ASSIGNED TASK: Copy out each line below verbatim, skipping any picture.

DATA SEGMENT:
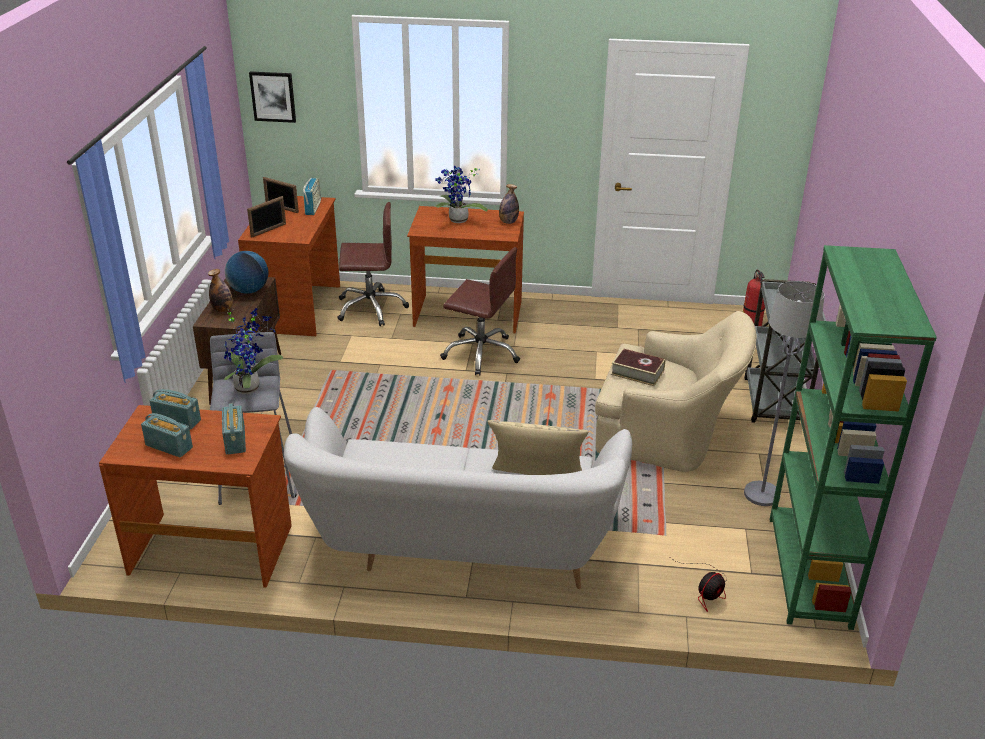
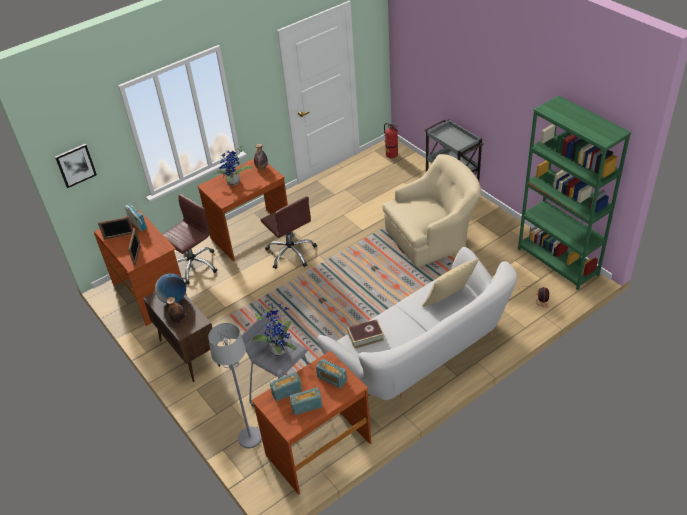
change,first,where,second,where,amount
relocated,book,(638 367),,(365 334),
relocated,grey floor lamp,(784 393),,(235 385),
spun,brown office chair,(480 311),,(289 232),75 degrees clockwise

ANSWER SECTION:
change,first,where,second,where,amount
relocated,book,(638 367),,(365 334),
relocated,grey floor lamp,(784 393),,(235 385),
spun,brown office chair,(480 311),,(289 232),75 degrees clockwise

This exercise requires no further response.